- [Aufgabe]:
Führe das Interview über die Corona-Krise und Menschen mit Behinderung oder chronischer Erkrankung im Anschluss an seinen letzten Satz fort.

- [Textabschnitt]:
== == ==

Herr Dr. Danner, was bedeutet die Corona-Krise für Menschen mit Behinderung und/oder chronischer Erkrankung?
Dr. Martin Danner: Man darf nicht vergessen, dass viele Menschen mit Behinderung und chronischer Erkrankung in dieser Pandemie einer besonderen Risikogruppe zugeordnet werden. Dementsprechend groß ist bei vielen die Sorge vor einer Infizierung mit dem Virus. Einschränkungen, Abstandsregelungen und eine besondere Vorsicht führen dazu, dass ein Großteil persönlicher Entfaltungs- sowie Kontaktmöglichkeiten wegfällt. Das betrifft sowohl den Austausch untereinander, wie er zuvor beispielsweise in der Selbsthilfe stattgefunden hat, als auch den Kontakt zu Angehörigen. Einsamkeit und Ausgrenzung waren und sind wichtige Themen in dieser Krise.
In einer besonderen Situation befinden sich auch Schüler*innen. Selbstverständlich ist es schön, wenn die Schulen jetzt wieder geöffnet haben. Für Schüler*innen mit chronischen Erkrankungen allerdings bedeutet die Öffnung, dass sie und ihre Angehörigen abwägen müssen: Gehen sie das Risiko ein, am Unterricht teilzunehmen, oder bleiben sie dem Unterricht fern und verzichten so auf Bildungschancen. Normalerweise sollte es ja so sein, dass für diese Schüler*innen im Homeschooling dieselben Anstrengungen unternommen werden, wie es zu der Zeit war, als die Schulen noch komplett geschlossen waren. Aber man merkt jetzt gerade, wie schnell sie vergessen werden.

== == ==

- [Daten zur Prüfung]:

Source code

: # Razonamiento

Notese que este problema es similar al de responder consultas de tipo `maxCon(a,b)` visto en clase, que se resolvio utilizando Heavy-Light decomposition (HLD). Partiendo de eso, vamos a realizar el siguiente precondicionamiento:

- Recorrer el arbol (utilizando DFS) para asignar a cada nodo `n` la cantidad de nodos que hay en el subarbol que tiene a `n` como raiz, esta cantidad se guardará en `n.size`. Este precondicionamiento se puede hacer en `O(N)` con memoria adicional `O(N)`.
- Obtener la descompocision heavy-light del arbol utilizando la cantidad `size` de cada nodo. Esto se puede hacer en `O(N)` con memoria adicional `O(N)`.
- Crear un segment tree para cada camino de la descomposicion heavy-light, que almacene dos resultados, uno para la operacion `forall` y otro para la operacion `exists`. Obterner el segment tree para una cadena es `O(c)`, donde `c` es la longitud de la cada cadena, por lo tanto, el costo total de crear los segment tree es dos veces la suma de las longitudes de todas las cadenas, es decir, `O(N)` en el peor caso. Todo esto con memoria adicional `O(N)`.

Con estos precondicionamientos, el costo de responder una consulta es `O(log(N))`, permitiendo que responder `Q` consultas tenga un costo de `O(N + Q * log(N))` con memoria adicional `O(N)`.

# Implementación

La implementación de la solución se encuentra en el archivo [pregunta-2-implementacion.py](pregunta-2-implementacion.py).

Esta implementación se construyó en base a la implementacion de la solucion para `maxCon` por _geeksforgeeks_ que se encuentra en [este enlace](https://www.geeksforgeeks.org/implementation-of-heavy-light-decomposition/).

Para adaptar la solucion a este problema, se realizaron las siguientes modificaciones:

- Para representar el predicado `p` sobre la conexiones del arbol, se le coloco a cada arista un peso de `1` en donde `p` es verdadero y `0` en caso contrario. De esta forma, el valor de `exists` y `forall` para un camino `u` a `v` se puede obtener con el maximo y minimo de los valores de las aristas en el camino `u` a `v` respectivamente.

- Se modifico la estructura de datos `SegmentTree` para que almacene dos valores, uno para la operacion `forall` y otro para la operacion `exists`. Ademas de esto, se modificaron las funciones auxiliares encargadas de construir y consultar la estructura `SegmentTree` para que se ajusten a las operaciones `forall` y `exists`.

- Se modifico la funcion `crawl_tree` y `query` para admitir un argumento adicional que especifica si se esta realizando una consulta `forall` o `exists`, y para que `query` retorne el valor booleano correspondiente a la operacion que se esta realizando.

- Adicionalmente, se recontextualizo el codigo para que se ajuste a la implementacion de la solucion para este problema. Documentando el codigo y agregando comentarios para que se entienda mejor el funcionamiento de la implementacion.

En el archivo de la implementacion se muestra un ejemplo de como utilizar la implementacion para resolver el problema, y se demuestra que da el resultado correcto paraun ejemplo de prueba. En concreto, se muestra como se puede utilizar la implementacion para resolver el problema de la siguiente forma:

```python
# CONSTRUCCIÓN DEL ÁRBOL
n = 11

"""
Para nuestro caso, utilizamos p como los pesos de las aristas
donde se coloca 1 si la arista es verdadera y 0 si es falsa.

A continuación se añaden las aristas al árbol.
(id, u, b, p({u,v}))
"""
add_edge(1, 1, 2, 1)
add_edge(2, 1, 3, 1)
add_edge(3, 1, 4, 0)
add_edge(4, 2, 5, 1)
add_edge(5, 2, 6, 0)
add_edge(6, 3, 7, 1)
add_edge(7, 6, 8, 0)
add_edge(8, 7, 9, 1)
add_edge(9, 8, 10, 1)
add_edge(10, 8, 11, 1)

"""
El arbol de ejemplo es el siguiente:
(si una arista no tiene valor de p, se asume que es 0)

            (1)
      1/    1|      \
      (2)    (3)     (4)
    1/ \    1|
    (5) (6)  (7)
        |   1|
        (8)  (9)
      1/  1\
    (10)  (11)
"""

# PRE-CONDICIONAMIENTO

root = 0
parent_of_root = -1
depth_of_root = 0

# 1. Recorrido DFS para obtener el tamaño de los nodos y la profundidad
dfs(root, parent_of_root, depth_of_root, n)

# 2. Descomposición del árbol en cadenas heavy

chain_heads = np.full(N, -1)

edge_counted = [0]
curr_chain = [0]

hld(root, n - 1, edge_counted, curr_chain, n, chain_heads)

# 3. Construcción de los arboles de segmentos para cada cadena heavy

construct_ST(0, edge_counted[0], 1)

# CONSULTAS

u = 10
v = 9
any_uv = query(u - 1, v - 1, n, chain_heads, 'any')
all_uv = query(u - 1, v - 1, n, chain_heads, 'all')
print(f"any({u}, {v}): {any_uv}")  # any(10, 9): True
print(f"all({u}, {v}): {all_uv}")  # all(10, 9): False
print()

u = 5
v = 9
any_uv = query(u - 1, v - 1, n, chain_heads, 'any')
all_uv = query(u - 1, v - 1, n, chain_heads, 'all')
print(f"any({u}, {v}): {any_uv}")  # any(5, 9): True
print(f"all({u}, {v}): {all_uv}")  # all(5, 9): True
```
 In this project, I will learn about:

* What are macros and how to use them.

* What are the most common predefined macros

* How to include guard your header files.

== == ==

- [Antwortfeld]:
Wie werden Menschen mit Behinderung Ihrer Einschätzung nach in aktuellen Debatten rund um die Corona-Krise berücksichtigt?
Dr. Danner: Momentan kann man beobachten, dass überall über Lockerungen gesprochen wird, aber kaum mehr über die Risikogruppen. Andererseits hat die Pandemiesituation die Themen Diskriminierung und Ausschluss noch einmal ganz anders in den Fokus des öffentlichen Interesses gerückt. Personen, die vorher noch nie mit Ausgrenzung zu tun hatten – wie beispielsweise die Menschen aus dem Kreis Gütersloh – haben auf einmal erlebt, wie es ist, in bestimmten Urlaubsgebieten nicht willkommen zu sein. Die Coronakrise hat die Gesellschaft für gewisse Themen sensibilisiert. Jetzt müssen Menschen mit Behinderung deutlich machen, dass sie auch unabhängig von der jetzigen Pandemie von den Problemen Eingrenzung und Ausschluss betroffen sind. Man kann nur hoffen, dass ein Lerneffekt und eine dauerhafte Sensibilisierung in der Gesellschaft stattfinden werden.